- Your assignment:
Copy these records again, swapping every "YouTube" for "Vimeo" and leaving everything else unchanged.

====================

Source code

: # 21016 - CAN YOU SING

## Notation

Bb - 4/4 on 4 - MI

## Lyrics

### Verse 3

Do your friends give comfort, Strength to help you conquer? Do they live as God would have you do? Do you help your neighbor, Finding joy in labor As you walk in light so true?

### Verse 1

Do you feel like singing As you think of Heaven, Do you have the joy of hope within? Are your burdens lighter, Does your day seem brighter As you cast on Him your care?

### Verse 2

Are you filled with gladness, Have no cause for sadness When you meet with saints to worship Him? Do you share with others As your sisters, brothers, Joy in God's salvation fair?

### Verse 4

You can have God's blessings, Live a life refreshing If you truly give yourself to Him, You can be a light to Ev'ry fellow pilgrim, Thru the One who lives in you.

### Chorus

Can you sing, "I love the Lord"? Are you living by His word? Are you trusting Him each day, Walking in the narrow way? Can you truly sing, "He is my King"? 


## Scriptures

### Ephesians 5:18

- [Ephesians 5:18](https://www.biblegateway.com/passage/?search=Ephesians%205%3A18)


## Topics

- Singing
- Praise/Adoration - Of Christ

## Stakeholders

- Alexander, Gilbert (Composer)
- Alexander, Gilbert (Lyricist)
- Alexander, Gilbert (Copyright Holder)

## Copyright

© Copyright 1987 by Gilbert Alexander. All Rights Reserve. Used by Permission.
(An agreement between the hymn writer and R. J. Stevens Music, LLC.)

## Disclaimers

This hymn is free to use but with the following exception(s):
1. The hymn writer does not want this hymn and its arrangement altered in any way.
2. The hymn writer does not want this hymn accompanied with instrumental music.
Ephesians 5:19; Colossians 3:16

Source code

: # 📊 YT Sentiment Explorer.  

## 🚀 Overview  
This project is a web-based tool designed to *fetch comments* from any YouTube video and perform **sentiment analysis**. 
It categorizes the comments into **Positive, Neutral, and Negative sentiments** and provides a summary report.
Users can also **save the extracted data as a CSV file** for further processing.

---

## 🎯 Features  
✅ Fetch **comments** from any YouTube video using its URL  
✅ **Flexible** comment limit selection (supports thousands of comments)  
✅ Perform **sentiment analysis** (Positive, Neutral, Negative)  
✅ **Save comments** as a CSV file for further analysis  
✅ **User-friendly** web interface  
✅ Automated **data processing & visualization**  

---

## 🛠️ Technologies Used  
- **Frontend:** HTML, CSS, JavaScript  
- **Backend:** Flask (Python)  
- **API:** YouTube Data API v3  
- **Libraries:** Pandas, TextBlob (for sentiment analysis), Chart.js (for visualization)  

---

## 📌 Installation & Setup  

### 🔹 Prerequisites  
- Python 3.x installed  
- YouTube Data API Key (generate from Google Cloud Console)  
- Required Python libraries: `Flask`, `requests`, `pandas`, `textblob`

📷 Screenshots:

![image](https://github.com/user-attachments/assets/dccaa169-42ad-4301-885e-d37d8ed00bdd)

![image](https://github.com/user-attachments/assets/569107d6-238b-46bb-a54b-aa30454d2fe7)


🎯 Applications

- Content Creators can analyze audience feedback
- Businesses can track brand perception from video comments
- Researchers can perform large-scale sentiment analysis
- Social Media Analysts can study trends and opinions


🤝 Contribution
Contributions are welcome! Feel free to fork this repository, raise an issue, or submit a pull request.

====================

- Answer to the problem:
Source code

: # 21016 - CAN YOU SING

## Notation

Bb - 4/4 on 4 - MI

## Lyrics

### Verse 3

Do your friends give comfort, Strength to help you conquer? Do they live as God would have you do? Do you help your neighbor, Finding joy in labor As you walk in light so true?

### Verse 1

Do you feel like singing As you think of Heaven, Do you have the joy of hope within? Are your burdens lighter, Does your day seem brighter As you cast on Him your care?

### Verse 2

Are you filled with gladness, Have no cause for sadness When you meet with saints to worship Him? Do you share with others As your sisters, brothers, Joy in God's salvation fair?

### Verse 4

You can have God's blessings, Live a life refreshing If you truly give yourself to Him, You can be a light to Ev'ry fellow pilgrim, Thru the One who lives in you.

### Chorus

Can you sing, "I love the Lord"? Are you living by His word? Are you trusting Him each day, Walking in the narrow way? Can you truly sing, "He is my King"? 


## Scriptures

### Ephesians 5:18

- [Ephesians 5:18](https://www.biblegateway.com/passage/?search=Ephesians%205%3A18)


## Topics

- Singing
- Praise/Adoration - Of Christ

## Stakeholders

- Alexander, Gilbert (Composer)
- Alexander, Gilbert (Lyricist)
- Alexander, Gilbert (Copyright Holder)

## Copyright

© Copyright 1987 by Gilbert Alexander. All Rights Reserve. Used by Permission.
(An agreement between the hymn writer and R. J. Stevens Music, LLC.)

## Disclaimers

This hymn is free to use but with the following exception(s):
1. The hymn writer does not want this hymn and its arrangement altered in any way.
2. The hymn writer does not want this hymn accompanied with instrumental music.
Ephesians 5:19; Colossians 3:16

Source code

: # 📊 YT Sentiment Explorer.  

## 🚀 Overview  
This project is a web-based tool designed to *fetch comments* from any Vimeo video and perform **sentiment analysis**. 
It categorizes the comments into **Positive, Neutral, and Negative sentiments** and provides a summary report.
Users can also **save the extracted data as a CSV file** for further processing.

---

## 🎯 Features  
✅ Fetch **comments** from any Vimeo video using its URL  
✅ **Flexible** comment limit selection (supports thousands of comments)  
✅ Perform **sentiment analysis** (Positive, Neutral, Negative)  
✅ **Save comments** as a CSV file for further analysis  
✅ **User-friendly** web interface  
✅ Automated **data processing & visualization**  

---

## 🛠️ Technologies Used  
- **Frontend:** HTML, CSS, JavaScript  
- **Backend:** Flask (Python)  
- **API:** Vimeo Data API v3  
- **Libraries:** Pandas, TextBlob (for sentiment analysis), Chart.js (for visualization)  

---

## 📌 Installation & Setup  

### 🔹 Prerequisites  
- Python 3.x installed  
- Vimeo Data API Key (generate from Google Cloud Console)  
- Required Python libraries: `Flask`, `requests`, `pandas`, `textblob`

📷 Screenshots:

![image](https://github.com/user-attachments/assets/dccaa169-42ad-4301-885e-d37d8ed00bdd)

![image](https://github.com/user-attachments/assets/569107d6-238b-46bb-a54b-aa30454d2fe7)


🎯 Applications

- Content Creators can analyze audience feedback
- Businesses can track brand perception from video comments
- Researchers can perform large-scale sentiment analysis
- Social Media Analysts can study trends and opinions


🤝 Contribution
Contributions are welcome! Feel free to fork this repository, raise an issue, or submit a pull request.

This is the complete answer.